These days, I’m less troubled by boredom than I used to be. If you sit in meditation for long enough, your mind becomes bored of boredom and starts paying attention again. If you work and rework that difficult chapter of the book that you can’t get right, returning to it again and again like a fretful and broody hen, then at last one of those eggs hatches, and you have something new and surprising on your hands. If you keep on reading that difficult book, eventually you may experience some sudden illumination or delight. Or, as Kafka one wrote, if you remain sitting at your table and listen, or if you do not even listen but simply wait, quiet and still and solitary, then the world will freely offer itself to you to be unmasked, and will roll in ecstasy at your feet. Because it has no choice.

It’s tempting to think that everything we do should somehow provide us with delight, that we should exist as much as possible in that mystical state known as ‘flow’, that thin line (or broad path?) between frustration on the one hand and boredom on the other, and if we don’t manage this, somehow we are not doing it right. This, it seems to me, is not just wrong, it is also a recipe for disappointment. Flow, if and when it happens, is all very well if what you are doing is a good and useful thing to do.
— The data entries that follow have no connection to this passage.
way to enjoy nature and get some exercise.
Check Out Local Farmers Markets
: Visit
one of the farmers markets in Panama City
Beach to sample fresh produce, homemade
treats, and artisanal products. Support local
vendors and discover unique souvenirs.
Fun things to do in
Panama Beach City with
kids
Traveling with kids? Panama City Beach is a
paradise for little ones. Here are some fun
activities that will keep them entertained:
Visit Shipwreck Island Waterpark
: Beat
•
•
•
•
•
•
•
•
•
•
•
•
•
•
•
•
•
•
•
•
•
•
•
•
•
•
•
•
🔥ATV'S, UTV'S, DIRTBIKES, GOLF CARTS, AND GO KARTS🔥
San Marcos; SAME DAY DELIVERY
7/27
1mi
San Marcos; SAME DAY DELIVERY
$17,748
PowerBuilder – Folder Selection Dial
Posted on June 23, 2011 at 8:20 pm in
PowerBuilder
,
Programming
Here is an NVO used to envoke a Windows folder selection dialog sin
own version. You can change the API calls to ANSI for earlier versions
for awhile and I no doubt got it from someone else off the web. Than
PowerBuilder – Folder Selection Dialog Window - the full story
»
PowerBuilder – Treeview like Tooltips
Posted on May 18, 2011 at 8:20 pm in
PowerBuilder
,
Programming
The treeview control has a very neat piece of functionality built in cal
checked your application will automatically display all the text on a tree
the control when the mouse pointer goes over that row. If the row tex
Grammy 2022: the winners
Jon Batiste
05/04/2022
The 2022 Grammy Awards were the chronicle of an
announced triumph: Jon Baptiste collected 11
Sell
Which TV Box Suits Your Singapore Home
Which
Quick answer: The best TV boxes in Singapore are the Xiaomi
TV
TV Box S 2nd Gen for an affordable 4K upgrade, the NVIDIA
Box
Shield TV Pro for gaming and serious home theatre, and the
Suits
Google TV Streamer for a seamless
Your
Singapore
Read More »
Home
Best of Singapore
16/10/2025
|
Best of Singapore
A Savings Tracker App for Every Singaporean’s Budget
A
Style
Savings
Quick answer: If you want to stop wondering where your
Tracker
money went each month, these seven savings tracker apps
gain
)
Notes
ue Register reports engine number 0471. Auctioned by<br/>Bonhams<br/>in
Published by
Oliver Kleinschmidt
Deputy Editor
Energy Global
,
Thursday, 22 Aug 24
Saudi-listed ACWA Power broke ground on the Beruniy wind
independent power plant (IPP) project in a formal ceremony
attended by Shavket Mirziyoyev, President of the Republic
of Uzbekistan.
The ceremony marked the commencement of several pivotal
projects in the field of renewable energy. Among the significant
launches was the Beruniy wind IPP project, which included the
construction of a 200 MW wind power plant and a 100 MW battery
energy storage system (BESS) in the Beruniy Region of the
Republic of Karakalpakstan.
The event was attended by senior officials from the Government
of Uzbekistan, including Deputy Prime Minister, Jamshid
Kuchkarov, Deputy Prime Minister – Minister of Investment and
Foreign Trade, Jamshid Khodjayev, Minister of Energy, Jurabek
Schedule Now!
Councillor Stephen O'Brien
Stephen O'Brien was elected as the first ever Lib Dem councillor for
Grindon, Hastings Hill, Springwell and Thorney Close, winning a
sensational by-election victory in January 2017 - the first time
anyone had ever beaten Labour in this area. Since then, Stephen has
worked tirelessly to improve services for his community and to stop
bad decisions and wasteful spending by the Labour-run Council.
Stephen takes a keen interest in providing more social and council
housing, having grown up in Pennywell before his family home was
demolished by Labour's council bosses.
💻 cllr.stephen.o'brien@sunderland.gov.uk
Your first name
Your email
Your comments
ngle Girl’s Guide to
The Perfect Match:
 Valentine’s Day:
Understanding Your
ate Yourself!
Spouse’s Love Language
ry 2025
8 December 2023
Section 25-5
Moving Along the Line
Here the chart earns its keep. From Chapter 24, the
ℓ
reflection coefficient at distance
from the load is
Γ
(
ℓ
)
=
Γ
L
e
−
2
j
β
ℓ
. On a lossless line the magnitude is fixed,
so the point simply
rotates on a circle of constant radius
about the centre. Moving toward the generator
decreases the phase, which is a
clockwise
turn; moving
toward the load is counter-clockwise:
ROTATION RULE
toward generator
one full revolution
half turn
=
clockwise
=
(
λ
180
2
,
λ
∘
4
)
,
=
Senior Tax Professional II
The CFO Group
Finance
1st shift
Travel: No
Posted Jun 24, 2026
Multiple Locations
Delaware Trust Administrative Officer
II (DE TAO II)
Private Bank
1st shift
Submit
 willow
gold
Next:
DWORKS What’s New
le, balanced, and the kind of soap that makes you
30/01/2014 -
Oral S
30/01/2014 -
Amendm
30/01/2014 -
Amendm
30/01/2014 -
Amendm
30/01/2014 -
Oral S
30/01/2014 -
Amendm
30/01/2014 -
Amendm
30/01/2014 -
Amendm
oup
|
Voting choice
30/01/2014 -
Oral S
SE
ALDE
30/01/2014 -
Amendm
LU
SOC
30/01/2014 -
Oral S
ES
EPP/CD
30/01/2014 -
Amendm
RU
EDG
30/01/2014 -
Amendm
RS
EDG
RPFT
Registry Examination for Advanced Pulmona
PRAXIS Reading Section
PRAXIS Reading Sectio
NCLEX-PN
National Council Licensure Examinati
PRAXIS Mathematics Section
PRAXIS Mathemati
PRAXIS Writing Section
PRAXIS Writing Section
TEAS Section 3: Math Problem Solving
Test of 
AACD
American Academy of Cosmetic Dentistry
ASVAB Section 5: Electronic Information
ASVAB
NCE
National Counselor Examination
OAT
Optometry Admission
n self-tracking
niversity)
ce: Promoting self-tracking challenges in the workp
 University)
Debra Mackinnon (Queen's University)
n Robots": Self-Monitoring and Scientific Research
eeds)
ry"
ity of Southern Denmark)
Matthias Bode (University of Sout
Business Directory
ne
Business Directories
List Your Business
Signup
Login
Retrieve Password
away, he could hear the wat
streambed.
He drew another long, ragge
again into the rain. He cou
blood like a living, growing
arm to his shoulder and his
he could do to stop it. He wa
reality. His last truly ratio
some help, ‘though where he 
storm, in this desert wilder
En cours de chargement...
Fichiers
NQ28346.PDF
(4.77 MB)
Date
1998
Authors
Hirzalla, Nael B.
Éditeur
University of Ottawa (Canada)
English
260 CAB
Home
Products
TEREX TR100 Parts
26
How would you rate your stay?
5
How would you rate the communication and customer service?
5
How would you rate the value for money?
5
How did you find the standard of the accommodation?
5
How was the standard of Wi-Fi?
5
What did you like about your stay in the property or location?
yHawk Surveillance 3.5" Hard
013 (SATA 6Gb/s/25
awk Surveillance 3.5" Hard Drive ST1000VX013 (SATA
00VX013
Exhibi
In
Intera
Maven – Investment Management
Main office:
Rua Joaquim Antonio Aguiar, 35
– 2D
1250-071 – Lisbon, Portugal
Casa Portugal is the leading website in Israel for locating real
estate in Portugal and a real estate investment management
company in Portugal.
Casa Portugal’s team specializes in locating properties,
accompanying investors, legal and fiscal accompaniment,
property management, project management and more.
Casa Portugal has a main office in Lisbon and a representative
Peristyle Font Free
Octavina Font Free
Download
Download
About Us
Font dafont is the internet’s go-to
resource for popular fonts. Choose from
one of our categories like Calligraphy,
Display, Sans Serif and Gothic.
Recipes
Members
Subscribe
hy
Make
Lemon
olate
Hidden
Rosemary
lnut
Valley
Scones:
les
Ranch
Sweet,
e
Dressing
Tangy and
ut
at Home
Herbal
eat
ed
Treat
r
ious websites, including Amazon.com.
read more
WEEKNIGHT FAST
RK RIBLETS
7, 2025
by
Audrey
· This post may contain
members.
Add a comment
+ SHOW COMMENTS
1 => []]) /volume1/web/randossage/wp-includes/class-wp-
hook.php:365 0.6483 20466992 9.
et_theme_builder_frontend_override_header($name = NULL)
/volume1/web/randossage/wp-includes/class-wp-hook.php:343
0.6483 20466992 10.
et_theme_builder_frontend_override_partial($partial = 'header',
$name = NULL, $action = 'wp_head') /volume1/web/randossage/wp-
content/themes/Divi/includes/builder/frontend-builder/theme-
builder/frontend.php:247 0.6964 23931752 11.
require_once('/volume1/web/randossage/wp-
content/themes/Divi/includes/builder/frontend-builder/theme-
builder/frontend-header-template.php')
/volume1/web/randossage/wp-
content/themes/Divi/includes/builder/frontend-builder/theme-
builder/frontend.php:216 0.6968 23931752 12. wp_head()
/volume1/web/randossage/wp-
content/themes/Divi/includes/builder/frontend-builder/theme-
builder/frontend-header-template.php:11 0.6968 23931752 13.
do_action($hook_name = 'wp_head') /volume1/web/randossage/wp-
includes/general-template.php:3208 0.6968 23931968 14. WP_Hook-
But boredom and frustration are fine too, as long as you don’t let them derail you.

My own view, when it comes to writing (or to meditation for that matter), is this: that in the end the work is the thing, the keeping on keeping on, the willingness to sit on those eggs as long as it takes, through boredom and frustration and, yes, perhaps even flow, until you hear the little tap-tap-tap of something inside your eggs, waiting to get out, at which point the work struggles to its own feet, and lets out a little, bewildered cheep!